Consegna 1: Nell'estratto sul film Girl, che tipo di palette di colori viene attribuita al film?
Consegna 2: Spiega per quale ragione, secondo l'estratto sul film Girl, il conflitto di Lara risulta estremamente travolgente e veritiero.

Poi ancora questa prossimità della cinecamera al corpo della protagonista, questa ricerca del riflesso dell’inquadratura, con Lara allo specchio nel tentativo di ritrarre l’irriducibilità della sottile membrana di un fisico adolescenziale odiato e in attesa della trasformazione da crisalide a farfalla. Girl ha poi una palette di colori caldi che addolcisce la visione anche nei momenti più critici e tragici. Fermo restando che se c’è una qualità gentile e antispettacolare nel film è proprio questa pressoché totale mancanza di odio, astio, incredulità, attorno a Lara. Il padre che la accompagna in tutto e per tutto senza mai osare mettere in discussione operazione medica e percorso nella danza classica; le compagne e i compagni di scuola che se non in un improvviso rigurgito di cameratismo sembrano vivere naturalmente al suo fianco; le persone che popolano metrò, marciapiedi, bar che la inglobano senza battere ciglio. Il conflitto per Lara è tutto interiore. E per questo estremamente travolgente e veritiero, istintivo e pulsionale. Attenzione però non date nulla per scontato. Girl si chiude con un colpo di scena che dopo tanto slittare morbido obbliga alla brutale frontalità di un gesto estremo. Ritratto anche qui con impeccabile maestria di messa in scena.

Dati forniti:
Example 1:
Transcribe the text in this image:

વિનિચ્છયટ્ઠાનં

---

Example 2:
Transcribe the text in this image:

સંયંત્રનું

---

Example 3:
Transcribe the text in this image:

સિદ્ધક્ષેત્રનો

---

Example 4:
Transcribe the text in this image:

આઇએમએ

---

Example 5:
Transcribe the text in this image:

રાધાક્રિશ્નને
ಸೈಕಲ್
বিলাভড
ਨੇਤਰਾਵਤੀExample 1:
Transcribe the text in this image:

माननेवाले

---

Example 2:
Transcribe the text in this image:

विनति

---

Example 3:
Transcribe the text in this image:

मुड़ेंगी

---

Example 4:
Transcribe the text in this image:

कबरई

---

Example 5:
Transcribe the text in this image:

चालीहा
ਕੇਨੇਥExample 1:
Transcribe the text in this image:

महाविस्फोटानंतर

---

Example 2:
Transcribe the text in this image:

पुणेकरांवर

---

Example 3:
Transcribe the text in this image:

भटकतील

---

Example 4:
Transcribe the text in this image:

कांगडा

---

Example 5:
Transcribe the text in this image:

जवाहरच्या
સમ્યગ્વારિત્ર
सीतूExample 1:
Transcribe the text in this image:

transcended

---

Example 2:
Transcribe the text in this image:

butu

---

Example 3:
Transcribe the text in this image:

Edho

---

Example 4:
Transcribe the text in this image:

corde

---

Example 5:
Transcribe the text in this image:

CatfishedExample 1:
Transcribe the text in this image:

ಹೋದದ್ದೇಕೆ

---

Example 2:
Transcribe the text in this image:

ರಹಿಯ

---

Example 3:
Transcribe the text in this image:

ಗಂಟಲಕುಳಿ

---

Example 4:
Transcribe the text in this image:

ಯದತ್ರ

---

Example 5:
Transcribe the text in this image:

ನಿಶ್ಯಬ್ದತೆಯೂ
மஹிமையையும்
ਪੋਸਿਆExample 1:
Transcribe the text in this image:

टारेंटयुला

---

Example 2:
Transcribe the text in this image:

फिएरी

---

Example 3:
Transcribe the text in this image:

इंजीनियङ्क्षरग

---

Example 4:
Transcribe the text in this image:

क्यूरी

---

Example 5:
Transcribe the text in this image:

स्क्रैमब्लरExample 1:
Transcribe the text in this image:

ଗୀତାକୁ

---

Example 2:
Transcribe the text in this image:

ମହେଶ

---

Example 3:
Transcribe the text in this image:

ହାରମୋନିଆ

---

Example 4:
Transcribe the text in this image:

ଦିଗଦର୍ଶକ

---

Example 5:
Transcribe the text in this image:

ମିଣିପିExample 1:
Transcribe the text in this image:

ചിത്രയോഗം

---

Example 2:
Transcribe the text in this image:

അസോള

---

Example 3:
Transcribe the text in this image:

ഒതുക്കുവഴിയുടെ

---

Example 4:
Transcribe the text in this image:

Soluzione 1: Una palette di colori caldi, che addolcisce la visione anche nei momenti più critici e tragici.

Soluzione 2: Il conflitto di Lara risulta così perché è tutto interiore. Attorno a lei non c'è quasi odio, astio o incredulità: il padre la accompagna in tutto, i compagni di scuola vivono al suo fianco e le persone la accolgono senza battere ciglio.